Neal Cloud was not the world’s best pilot. Nevertheless, by dint of light and somewhat unorthodox use of what few jets he had left, he did land her free. A very good landing, considering—he almost hit the observatory’s field, which was only one mile square—and having landed her, he inerted her.
But, as has been intimated, his brain wasn’t working quite so good; he had held his ship inertialess for quite a few seconds longer than he thought, and he did not even think of the terrific buffetings she had taken. As a result of these things, however, her intrinsic velocity did not match, anywhere nearly, that of the ground upon which she lay. Thus, when Cloud cut his Bergenholm, restoring thereby to the flitter the absolute velocity and the inertia she had before going free, there resulted a distinctly anticlimactic crash.

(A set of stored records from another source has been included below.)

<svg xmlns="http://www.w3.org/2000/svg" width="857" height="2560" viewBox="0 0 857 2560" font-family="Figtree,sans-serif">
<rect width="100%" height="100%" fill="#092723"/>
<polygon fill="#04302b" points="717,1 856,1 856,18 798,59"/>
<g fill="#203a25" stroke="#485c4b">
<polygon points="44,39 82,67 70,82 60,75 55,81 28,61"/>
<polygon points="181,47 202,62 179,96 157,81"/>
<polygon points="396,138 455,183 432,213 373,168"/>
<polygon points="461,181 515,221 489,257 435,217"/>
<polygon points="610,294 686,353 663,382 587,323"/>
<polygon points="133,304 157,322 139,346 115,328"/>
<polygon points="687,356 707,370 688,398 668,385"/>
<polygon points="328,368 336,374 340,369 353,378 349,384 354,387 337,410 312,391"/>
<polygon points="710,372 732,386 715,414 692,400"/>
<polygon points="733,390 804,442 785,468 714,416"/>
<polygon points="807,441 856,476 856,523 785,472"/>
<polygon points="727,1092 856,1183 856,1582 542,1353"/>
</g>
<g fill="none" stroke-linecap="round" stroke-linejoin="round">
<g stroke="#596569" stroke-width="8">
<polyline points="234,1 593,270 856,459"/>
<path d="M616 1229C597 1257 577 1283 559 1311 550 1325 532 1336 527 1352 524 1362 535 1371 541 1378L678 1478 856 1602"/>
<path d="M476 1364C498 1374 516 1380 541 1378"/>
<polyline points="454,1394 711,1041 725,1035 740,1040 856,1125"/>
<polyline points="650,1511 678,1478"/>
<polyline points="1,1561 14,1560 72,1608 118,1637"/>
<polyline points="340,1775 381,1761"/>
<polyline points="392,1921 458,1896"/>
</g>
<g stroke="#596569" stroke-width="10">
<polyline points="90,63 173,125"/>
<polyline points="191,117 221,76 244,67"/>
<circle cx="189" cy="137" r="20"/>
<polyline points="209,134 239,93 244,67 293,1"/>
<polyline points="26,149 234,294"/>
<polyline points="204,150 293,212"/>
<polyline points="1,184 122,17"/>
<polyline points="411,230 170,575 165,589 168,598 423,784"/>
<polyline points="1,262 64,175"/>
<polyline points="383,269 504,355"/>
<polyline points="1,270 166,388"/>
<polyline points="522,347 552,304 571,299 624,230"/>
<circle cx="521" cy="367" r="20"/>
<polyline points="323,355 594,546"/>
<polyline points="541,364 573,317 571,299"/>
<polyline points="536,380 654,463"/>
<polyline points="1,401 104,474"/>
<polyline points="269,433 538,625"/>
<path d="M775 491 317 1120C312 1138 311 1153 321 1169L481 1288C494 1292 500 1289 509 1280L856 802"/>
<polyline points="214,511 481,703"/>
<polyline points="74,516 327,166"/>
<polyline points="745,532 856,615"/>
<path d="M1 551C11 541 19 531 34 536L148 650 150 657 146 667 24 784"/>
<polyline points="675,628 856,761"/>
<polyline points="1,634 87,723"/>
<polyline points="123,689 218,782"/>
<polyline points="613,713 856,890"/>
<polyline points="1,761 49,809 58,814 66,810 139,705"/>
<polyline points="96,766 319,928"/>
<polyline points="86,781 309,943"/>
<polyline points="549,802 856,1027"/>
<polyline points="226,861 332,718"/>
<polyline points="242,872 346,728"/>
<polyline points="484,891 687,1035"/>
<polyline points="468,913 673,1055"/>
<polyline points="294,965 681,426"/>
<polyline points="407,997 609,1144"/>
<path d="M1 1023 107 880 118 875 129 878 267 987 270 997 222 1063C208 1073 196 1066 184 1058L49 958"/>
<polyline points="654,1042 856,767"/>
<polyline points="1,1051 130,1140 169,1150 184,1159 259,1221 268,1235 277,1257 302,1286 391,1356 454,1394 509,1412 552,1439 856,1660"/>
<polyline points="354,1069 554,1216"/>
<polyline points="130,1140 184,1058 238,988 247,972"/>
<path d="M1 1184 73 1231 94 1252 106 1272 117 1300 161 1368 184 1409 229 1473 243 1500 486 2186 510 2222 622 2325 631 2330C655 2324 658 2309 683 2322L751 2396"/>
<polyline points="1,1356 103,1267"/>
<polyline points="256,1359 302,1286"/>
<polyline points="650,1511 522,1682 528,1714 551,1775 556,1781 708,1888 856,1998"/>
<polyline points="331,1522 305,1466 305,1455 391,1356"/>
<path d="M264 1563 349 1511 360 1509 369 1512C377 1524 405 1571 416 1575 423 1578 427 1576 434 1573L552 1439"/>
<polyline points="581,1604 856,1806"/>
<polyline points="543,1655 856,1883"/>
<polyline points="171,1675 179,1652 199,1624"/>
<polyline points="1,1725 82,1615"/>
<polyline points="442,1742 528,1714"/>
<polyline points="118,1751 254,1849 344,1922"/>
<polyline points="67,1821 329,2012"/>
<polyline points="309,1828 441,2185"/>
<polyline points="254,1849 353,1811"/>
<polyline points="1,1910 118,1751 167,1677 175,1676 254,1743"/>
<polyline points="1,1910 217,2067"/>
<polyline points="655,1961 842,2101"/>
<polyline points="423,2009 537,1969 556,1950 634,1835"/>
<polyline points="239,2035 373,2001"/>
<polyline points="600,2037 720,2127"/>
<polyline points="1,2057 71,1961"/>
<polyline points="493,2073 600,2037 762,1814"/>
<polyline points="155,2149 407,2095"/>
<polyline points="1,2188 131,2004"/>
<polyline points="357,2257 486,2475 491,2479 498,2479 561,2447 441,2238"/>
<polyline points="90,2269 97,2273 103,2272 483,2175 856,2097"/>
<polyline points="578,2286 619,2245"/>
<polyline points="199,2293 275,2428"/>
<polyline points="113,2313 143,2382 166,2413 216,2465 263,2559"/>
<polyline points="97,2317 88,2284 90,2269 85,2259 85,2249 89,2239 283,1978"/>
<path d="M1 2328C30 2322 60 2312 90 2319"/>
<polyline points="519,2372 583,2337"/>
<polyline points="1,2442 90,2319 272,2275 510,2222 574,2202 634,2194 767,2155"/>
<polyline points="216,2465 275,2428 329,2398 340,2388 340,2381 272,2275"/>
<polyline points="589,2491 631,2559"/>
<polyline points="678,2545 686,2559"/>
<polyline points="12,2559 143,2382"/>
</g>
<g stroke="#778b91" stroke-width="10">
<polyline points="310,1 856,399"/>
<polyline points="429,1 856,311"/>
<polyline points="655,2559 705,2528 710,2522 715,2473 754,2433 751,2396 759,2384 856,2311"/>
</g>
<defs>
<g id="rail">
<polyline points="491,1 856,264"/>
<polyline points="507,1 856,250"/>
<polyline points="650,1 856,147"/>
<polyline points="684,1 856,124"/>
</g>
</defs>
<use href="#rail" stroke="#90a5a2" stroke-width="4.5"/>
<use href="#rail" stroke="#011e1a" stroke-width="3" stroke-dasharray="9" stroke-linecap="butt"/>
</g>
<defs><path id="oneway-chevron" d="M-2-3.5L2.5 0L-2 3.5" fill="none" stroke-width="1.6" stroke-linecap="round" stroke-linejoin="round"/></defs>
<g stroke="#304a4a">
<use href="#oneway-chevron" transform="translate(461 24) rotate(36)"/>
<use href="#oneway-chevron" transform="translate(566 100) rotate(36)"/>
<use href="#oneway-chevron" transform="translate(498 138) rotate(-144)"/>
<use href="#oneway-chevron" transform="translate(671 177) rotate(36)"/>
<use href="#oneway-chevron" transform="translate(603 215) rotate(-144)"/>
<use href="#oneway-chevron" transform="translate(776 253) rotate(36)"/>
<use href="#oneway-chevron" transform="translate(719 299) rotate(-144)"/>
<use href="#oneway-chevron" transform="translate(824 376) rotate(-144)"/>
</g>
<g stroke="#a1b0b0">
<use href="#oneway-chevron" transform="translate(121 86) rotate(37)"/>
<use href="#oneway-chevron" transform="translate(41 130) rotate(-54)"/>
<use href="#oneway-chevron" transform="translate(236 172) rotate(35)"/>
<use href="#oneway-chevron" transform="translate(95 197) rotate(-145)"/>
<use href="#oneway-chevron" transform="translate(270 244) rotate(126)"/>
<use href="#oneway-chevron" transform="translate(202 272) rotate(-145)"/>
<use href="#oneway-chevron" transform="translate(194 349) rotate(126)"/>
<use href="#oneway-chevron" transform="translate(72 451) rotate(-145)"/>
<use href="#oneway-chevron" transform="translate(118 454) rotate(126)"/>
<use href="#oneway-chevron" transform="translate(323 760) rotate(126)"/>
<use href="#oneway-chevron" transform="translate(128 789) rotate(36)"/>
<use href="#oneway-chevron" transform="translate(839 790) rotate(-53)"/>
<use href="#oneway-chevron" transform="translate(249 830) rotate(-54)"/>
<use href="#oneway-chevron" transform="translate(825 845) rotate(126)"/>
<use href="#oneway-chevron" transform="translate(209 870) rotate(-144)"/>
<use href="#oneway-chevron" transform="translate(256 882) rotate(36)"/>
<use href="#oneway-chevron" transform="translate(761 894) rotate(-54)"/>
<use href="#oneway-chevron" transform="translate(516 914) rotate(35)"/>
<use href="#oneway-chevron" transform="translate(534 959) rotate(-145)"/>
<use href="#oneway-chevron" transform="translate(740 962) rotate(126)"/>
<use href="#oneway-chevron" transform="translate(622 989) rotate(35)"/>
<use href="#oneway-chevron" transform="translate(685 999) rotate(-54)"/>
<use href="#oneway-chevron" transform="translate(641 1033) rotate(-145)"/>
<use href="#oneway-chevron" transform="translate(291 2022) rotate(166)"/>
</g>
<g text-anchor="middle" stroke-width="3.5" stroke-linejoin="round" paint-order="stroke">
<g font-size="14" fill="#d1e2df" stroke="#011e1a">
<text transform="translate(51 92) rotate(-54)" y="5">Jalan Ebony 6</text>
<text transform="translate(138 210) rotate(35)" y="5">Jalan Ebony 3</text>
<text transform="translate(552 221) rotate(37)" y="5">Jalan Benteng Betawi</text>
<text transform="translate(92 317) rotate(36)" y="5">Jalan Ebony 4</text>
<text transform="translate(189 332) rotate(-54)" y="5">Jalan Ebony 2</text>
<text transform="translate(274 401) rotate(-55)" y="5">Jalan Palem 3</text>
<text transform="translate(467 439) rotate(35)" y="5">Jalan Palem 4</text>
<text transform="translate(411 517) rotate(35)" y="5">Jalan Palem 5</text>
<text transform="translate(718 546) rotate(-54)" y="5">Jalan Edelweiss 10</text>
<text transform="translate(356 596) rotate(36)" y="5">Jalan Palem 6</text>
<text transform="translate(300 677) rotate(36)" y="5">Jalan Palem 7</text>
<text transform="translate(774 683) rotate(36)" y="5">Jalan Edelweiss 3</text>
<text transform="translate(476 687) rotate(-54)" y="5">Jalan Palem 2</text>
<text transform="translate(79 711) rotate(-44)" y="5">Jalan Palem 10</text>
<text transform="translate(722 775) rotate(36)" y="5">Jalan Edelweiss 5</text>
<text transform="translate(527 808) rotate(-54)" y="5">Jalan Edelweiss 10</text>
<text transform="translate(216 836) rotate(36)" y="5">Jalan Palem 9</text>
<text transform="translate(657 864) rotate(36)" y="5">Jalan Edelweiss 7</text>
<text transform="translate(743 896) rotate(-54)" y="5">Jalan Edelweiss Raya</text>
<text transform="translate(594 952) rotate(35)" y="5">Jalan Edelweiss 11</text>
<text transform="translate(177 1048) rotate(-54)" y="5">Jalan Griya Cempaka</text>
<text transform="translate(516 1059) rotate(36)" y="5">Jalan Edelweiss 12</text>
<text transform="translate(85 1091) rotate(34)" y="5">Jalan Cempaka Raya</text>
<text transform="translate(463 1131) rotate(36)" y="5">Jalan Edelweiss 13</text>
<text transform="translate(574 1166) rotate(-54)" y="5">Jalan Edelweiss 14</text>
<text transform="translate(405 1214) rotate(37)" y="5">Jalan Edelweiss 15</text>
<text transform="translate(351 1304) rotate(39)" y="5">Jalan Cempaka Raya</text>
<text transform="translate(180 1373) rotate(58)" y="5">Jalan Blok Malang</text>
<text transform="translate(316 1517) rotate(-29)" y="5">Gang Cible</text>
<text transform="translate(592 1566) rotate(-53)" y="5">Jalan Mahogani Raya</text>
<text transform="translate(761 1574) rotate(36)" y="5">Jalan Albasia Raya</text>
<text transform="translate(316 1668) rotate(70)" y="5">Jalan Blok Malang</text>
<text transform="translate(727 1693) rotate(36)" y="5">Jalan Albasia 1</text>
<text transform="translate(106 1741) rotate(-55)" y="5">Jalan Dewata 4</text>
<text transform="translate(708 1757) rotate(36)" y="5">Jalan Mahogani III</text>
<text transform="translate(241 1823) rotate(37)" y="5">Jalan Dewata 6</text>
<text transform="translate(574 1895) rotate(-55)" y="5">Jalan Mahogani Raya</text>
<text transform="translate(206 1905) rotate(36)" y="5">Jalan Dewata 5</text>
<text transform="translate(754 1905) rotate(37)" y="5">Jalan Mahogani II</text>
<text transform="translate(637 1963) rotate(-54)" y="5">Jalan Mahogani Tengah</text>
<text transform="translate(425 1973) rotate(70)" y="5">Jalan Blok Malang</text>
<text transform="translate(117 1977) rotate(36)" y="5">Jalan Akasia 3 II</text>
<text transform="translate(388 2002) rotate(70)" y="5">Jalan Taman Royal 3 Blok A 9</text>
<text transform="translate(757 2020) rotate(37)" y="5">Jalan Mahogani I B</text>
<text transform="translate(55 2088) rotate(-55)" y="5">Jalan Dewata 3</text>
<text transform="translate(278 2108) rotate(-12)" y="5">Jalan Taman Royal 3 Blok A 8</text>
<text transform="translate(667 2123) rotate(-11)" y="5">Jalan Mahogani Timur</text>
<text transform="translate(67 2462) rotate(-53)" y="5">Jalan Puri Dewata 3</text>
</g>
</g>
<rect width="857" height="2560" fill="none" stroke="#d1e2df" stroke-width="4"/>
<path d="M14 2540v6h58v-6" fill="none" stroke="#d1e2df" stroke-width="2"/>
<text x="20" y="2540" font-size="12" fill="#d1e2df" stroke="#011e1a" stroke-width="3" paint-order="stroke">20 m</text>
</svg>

There was a last terrific bump as the motionless vessel collided with the equally motionless ground; and “Storm” Cloud, Vortex Blaster, went out like the proverbial light.
Help came, of course; on the double. Cloud was unconscious and the flitter’s port could not be opened from the outside, but those were not insuperable obstacles. A plate, already loose, was torn away; the pilot was unclamped and rushed to Base Hospital in the “meat-crate” standing by.
Later, in a private office of that hospital, the head of the Vortex Control Laboratory sat and waited—not patiently.
“How is he, Lacy?” he demanded, as the surgeon-marshal entered the room. “He’s going to live?”
“Oh, yes, Phil—definitely yes,” Lacy replied, briskly. “A very good skeleton; very good indeed. His screens stopped all the really bad radiation, so the damage will yield quite readily to treatment. He doesn’t really need the Phillips we gave him—for the replacement of damaged parts, you know—except for a few torn muscles and so on.”
“But he was pretty badly smashed up—I helped take him out, you know—how about that arm and leg? He was a mess.”